5 Habits I Stole from These 5 Countries
Try them out?

I love long travels, and one reason I work so hard is so I can continue to afford them and travel more often.
I did a 3-week-long solo travel at 21 and a 4-week-long trip last month. Both to Europe.
Each time, there’s a habit I’ve got home.
When I travel, I want to experience what it’s like to be a local in that city. To live there, commute like them, and eat what they eat at home.
It also helps me break away from my reality and live a different life. That gives a kick of what would life maybe be like to live in that city, hypothetically.
Here are five habits I’ve picked up because of my travels.
1. France: Fresh Bread
In India, we eat bread in sandwiches or for breakfast.
In France, you eat bread as… just bread. And the taste of that bread is something else. It tastes fresh, a bit rough in texture, wholesome, and light. You don’t even feel guilty about the ‘carbs’ because it’s so fresh.
You don’t need to purchase a specific kind from a fancy shop, the local boulangerie works.
Use some butter, or have it alone.
Since Paris was the first city we visited on our recent month-long trip, I made sure to try different bread everywhere and I wasn’t disappointed. Most European cities have lots of fresh bread available.
I recommend you ditch packaged breakfasts and loaves of bread — just pick up fresh bread and call it a meal.
__________________________________________________
**To do:** In the travel habits piece, how are people in India said to eat bread? The lines that follow have no connection to the travel habits piece.

**Data provided:**
__________________________________________________
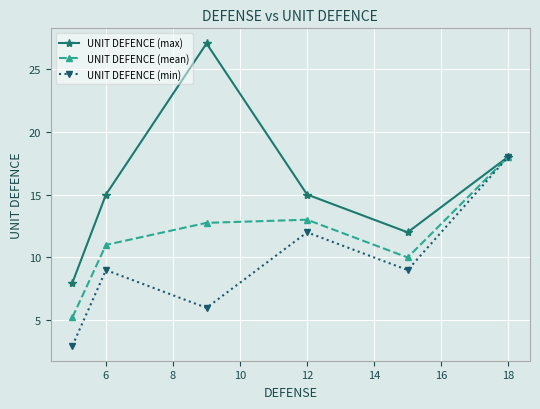

What is the minimum value for UNIT DEFENCE (min)?

3.0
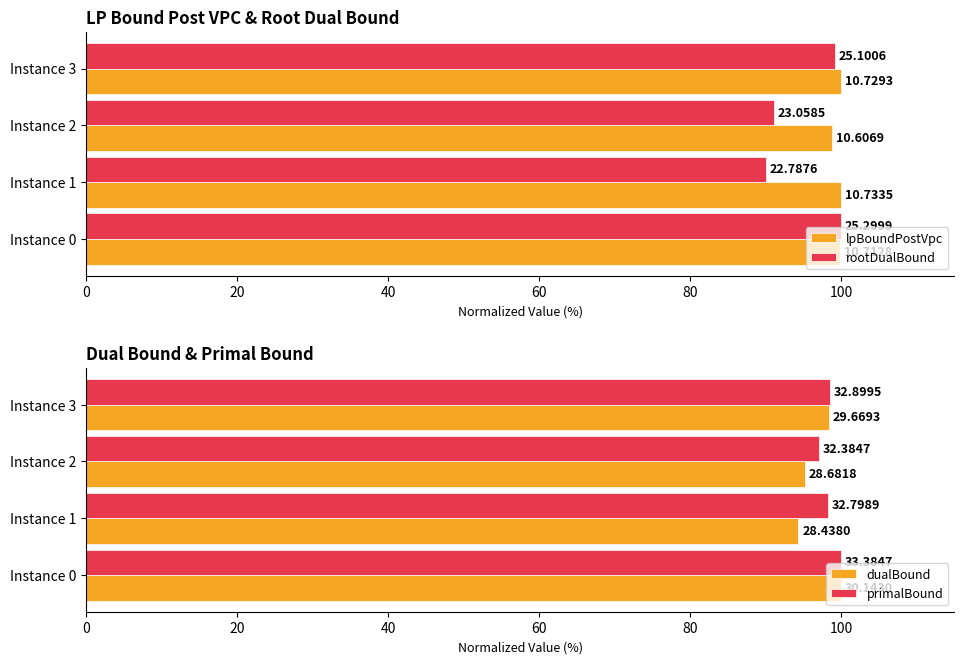

List the series in order of their overall mean, lowest first.

rootDualBound, dualBound, primalBound, lpBoundPostVpc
__________________________________________________
**Output for this exercise:** In India, bread is eaten in sandwiches or for breakfast.